The key is knowing that hit time is the access time for the current level cache and miss penalty is the access time for the next lower-level cache. AMAT = 1ns + (0.1 \* (5ns + 0.02 \* (10ns + 0.01 \* 50ns))) = 1.521ns

# Problem 4: DRAM [Ungraded! Just for your own fun :)]

As you have learned, DRAM is significantly more dense than SRAM. Specifically, it has a footprint of 1 transistor/cell and has a trench capacitor under one terminal (look it up!). However, DRAM requires refreshing due to those leaky trench capacitors. A commonly cited characterization for DDR3 retention time is 64 ms @ 85°C. The retention time is highly inversely proportional to temperature and has cell-to-cell variation.

a) The refreshing is normally accomplished row-by-row. The average time between refreshes is specified at  $7.8\mu$ s to minimally impact access latency (remember, the array is inaccessible during a refresh!). To the nearest power of 2, what is the maximum number of rows we can have in our SRAM array to ensure we never lose data at 85°C?



b) If we're limited by how many rows we can have in the array, we can make larger DRAM capacity by growing the number of columns (essentially the word size). However, the DRAM interface is only 64bits for DDR3. How should we partition the DRAM so that we don't unnecessarily destructively read and then refresh cells?

## Solution:

We need to break up the array further column-wise. At the extreme, we only read 64bits at a time and bank our DRAM accordingly. In practice, however, bank widths are much greater than this (usually DRAM reads are done in bursts anyway) and so you pipeline the data out to improve throughput.

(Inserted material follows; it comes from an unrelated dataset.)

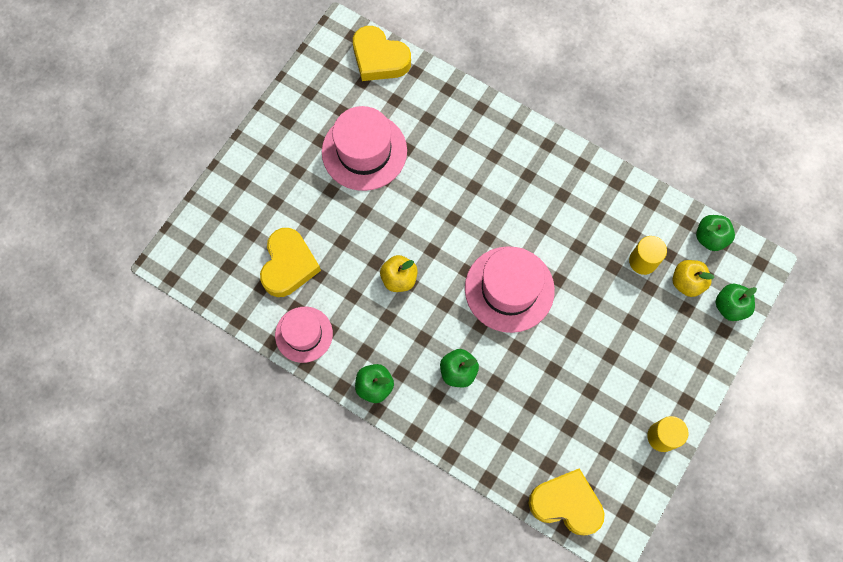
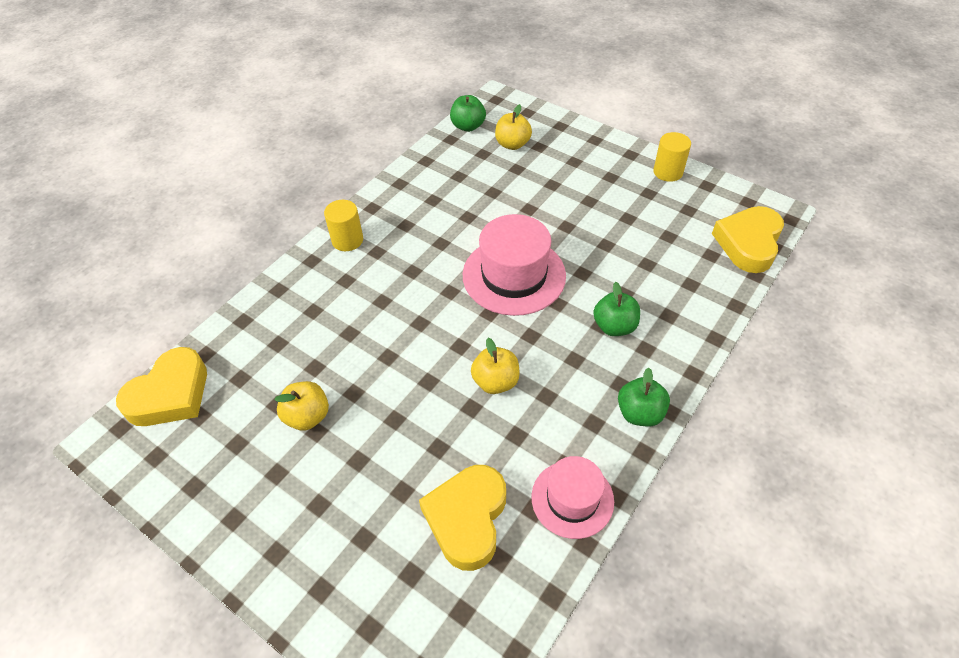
camera: 85 degrees left, 20 degrees down
(289, 265) = (467, 519): yellow heart -> yellow heart turned 90 degrees counterclockwise
(364, 151) = (307, 416): pink hat -> yellow apple
(643, 261) = (488, 171): yellow cylinder -> yellow cylinder (347, 240)
(730, 306) = (537, 120): green apple -> none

c) Liu et al. [ISCA 2012] found that 64 ms is highly pessimistic, due to it being at the tail end of a manufacturing process variation distribution. It was found retention times are more like the following:



Propose as many techniques as you wish to reduce on average how often we need to refresh our DRAM, given the retention time profile and the temperature dependence described earlier. Briefly explain how they would work and what overhead they would have. The thought process matters more than accuracy for this problem!

Here are a few techniques:

- Characterize which rows have longer retention times (at manufacture or in situ), and schedule those refreshes less often. Requires more complex refresh logic.
- Use redundant rows. Characterize which rows have the shortest retention times at manufacture, disable them, then replace them by the redundant rows. Then, refresh the whole array less often. Requires reconfigurable decode logic.
- Measure the DRAM temperature, and follow a pre-characterized curve of retention time. Requires a temperature sensor and more complex refresh logic.
- Use redundant columns and use error detection and correction. This can allow perhaps 1+ cell per byte/word to leak away but still have a recoverable read. Requires extra ECC en/decoding logic.